What you have to do:
All lines in the data that hold the word "Windows" need copying.

Exercise data:
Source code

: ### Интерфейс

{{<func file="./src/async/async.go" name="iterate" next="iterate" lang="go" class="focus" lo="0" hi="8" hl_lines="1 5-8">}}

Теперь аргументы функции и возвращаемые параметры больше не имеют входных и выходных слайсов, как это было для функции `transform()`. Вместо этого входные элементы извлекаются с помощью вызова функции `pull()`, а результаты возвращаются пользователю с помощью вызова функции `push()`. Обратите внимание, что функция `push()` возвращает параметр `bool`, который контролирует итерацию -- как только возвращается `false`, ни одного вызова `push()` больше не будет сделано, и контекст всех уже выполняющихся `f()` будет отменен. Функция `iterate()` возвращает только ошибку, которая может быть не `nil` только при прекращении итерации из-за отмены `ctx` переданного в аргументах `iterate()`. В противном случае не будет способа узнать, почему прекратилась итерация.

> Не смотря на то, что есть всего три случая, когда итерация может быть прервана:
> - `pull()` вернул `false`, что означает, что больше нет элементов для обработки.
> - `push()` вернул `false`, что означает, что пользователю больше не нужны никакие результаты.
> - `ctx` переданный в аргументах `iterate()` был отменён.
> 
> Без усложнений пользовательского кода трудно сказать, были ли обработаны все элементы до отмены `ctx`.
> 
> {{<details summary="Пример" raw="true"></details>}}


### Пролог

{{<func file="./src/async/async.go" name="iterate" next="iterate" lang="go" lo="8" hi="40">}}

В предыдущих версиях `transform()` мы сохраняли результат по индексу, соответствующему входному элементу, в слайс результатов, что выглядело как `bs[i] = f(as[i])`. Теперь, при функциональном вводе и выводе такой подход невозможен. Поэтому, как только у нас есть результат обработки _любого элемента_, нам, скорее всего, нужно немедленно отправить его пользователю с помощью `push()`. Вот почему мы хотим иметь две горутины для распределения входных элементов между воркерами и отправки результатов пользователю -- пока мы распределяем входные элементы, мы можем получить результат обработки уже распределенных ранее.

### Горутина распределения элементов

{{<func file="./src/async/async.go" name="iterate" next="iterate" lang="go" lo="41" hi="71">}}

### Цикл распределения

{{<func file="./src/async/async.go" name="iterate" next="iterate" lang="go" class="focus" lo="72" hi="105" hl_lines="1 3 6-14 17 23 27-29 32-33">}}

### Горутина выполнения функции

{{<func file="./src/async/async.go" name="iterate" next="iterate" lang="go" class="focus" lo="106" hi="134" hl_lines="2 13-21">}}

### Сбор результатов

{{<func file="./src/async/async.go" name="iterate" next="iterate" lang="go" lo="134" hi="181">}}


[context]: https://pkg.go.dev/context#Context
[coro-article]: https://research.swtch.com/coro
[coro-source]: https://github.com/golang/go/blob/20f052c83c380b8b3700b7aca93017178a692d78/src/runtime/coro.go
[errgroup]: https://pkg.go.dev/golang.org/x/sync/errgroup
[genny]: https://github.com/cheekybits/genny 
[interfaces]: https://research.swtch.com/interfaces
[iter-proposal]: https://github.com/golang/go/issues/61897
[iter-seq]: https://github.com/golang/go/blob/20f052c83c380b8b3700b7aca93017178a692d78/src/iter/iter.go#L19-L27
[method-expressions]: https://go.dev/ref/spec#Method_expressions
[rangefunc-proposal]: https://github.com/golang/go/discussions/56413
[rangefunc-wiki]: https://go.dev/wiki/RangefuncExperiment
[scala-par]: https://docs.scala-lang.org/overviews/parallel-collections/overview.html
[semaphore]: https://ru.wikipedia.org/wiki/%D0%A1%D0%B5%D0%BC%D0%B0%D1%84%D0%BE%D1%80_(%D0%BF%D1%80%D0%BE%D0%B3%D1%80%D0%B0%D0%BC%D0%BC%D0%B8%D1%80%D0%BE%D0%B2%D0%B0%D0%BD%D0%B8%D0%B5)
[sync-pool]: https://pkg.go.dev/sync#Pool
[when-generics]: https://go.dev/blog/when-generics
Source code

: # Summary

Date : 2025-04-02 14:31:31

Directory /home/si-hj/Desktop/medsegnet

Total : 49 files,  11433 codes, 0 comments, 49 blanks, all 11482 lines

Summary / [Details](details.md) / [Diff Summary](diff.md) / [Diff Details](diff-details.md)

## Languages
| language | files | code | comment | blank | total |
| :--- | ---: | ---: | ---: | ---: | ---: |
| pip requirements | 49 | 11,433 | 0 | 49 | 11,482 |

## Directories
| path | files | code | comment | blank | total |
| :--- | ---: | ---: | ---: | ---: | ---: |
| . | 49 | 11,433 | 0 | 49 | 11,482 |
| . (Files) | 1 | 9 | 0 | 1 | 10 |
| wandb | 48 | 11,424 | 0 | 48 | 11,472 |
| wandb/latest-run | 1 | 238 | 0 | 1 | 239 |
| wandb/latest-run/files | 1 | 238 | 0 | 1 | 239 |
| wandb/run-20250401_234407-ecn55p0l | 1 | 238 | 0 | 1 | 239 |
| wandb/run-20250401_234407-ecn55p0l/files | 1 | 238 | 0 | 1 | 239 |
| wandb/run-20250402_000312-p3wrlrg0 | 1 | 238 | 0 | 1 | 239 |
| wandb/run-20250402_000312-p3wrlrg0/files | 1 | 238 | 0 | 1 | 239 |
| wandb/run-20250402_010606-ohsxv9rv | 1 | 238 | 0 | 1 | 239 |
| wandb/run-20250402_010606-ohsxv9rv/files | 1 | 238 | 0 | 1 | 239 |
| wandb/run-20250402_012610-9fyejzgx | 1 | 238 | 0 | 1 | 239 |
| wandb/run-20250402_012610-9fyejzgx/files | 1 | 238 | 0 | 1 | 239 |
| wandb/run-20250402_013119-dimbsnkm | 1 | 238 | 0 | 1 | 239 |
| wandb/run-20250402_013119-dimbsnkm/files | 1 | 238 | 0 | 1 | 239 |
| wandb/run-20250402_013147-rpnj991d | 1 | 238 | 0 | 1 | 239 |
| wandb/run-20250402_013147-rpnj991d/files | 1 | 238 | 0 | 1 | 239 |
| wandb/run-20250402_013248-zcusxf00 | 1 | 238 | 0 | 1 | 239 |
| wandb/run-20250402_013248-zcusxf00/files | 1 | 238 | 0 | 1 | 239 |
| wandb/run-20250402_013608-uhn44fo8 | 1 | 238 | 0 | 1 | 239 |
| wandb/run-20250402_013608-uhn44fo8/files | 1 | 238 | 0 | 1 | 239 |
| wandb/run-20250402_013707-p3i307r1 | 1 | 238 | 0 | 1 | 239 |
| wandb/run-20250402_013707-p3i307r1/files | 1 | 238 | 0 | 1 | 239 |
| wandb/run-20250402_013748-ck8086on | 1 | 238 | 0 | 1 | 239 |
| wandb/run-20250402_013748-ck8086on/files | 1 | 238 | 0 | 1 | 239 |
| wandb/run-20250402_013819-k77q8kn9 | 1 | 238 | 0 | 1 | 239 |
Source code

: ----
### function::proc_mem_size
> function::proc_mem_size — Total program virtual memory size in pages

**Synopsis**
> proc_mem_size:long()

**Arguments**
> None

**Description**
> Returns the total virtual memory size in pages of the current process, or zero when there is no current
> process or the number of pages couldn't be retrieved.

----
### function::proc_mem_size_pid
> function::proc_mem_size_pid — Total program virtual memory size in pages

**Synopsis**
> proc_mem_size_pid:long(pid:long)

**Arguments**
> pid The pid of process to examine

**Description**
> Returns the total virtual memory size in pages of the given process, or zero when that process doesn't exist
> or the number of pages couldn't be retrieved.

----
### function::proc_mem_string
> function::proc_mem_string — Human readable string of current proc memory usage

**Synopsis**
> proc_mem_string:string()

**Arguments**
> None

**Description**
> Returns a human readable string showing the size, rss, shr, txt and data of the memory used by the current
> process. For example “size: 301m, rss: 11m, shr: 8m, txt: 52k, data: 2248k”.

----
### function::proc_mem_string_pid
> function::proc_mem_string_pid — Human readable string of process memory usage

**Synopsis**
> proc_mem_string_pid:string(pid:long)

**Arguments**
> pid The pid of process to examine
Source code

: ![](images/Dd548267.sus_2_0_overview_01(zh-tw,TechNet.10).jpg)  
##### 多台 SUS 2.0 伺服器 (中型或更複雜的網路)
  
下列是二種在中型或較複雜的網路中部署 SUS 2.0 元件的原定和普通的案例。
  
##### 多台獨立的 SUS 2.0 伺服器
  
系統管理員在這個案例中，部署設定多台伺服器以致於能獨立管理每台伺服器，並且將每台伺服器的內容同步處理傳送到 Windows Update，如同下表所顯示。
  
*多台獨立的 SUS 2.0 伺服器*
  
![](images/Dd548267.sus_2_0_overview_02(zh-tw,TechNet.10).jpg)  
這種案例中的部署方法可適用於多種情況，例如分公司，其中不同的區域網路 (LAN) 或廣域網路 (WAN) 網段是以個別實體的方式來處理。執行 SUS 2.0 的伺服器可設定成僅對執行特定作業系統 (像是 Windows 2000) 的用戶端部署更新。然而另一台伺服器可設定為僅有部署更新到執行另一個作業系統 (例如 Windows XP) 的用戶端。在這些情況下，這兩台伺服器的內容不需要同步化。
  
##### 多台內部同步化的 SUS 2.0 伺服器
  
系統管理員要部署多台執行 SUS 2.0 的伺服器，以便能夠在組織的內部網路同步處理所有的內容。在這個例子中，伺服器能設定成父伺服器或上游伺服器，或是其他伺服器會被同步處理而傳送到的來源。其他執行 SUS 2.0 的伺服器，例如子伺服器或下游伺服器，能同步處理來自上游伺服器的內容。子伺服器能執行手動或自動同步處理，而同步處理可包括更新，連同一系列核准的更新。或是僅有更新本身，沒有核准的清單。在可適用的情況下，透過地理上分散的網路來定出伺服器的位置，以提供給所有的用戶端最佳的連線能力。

Answer space:
系統管理員在這個案例中，部署設定多台伺服器以致於能獨立管理每台伺服器，並且將每台伺服器的內容同步處理傳送到 Windows Update，如同下表所顯示。
這種案例中的部署方法可適用於多種情況，例如分公司，其中不同的區域網路 (LAN) 或廣域網路 (WAN) 網段是以個別實體的方式來處理。執行 SUS 2.0 的伺服器可設定成僅對執行特定作業系統 (像是 Windows 2000) 的用戶端部署更新。然而另一台伺服器可設定為僅有部署更新到執行另一個作業系統 (例如 Windows XP) 的用戶端。在這些情況下，這兩台伺服器的內容不需要同步化。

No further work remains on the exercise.